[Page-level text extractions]
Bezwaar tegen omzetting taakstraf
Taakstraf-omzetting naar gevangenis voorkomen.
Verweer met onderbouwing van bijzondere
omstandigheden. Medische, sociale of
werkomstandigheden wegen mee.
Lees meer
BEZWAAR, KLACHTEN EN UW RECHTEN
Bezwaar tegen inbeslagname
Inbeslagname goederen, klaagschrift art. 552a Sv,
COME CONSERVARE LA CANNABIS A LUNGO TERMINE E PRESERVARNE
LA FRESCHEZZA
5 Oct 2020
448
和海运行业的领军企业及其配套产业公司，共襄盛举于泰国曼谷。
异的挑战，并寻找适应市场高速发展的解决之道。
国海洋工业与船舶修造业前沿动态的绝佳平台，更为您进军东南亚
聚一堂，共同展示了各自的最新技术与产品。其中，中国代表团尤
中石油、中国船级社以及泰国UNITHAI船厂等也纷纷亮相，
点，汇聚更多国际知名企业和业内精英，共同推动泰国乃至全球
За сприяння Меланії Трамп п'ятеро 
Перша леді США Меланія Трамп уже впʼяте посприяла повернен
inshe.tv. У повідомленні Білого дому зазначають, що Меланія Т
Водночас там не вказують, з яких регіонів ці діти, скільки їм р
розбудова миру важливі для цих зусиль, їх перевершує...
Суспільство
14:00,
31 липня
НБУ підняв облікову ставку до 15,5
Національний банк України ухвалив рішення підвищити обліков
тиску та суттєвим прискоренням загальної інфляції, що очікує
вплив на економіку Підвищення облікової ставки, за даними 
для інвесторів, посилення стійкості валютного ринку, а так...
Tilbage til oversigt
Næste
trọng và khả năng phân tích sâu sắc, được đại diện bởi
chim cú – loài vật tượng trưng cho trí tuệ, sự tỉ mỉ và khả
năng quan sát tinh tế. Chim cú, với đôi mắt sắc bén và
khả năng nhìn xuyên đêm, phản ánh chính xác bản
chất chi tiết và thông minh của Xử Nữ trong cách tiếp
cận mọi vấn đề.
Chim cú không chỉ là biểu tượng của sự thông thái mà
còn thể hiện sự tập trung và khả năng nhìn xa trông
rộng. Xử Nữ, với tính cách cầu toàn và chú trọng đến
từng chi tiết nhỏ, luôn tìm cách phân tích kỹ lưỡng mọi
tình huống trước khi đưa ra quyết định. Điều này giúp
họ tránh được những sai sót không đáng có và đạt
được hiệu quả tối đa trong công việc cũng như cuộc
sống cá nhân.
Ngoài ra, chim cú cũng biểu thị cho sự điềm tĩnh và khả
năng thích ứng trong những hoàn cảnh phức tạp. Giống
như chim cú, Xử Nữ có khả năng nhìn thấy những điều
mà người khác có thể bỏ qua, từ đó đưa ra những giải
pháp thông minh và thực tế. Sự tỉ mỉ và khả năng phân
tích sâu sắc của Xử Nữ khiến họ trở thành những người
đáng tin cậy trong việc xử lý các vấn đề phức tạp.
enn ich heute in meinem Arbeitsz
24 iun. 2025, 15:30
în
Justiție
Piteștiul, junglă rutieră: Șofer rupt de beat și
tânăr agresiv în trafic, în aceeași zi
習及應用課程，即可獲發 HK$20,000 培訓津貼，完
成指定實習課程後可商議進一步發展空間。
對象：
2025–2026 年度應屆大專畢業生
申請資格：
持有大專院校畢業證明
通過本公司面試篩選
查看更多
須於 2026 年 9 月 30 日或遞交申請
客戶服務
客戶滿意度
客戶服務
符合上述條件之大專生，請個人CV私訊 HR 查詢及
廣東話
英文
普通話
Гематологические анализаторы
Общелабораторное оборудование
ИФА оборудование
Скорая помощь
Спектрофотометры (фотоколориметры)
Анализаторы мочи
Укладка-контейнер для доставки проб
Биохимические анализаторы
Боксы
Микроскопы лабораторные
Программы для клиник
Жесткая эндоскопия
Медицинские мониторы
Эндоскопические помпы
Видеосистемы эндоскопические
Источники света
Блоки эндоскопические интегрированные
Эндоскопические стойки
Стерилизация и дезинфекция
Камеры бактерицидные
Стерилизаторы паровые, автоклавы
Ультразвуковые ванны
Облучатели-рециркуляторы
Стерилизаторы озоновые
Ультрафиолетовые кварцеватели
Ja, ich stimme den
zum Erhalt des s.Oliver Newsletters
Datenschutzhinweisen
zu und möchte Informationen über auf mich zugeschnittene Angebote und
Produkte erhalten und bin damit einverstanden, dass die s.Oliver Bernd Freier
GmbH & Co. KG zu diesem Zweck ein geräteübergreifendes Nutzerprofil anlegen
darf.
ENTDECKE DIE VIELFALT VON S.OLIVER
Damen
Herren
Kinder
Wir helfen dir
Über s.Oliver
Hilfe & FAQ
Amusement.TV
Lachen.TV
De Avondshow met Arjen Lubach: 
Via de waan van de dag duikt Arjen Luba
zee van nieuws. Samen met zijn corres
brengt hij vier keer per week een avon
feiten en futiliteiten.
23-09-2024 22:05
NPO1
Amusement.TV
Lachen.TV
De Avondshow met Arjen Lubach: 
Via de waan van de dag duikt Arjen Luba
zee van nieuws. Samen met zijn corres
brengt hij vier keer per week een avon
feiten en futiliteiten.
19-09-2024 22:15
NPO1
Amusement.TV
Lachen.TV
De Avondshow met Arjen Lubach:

> _HOW TO COMPLETE THIS TASK_: Could you reproduce the data from its first line through the line containing "异的挑战，并寻找适应市场高速发展的解决之道。", swapping "Lees meer" for "Lees verder" and leaving everything else unchanged?

> _YOUR SOLUTION_:
Bezwaar tegen omzetting taakstraf
Taakstraf-omzetting naar gevangenis voorkomen.
Verweer met onderbouwing van bijzondere
omstandigheden. Medische, sociale of
werkomstandigheden wegen mee.
Lees verder
BEZWAAR, KLACHTEN EN UW RECHTEN
Bezwaar tegen inbeslagname
Inbeslagname goederen, klaagschrift art. 552a Sv,
COME CONSERVARE LA CANNABIS A LUNGO TERMINE E PRESERVARNE
LA FRESCHEZZA
5 Oct 2020
448
和海运行业的领军企业及其配套产业公司，共襄盛举于泰国曼谷。
异的挑战，并寻找适应市场高速发展的解决之道。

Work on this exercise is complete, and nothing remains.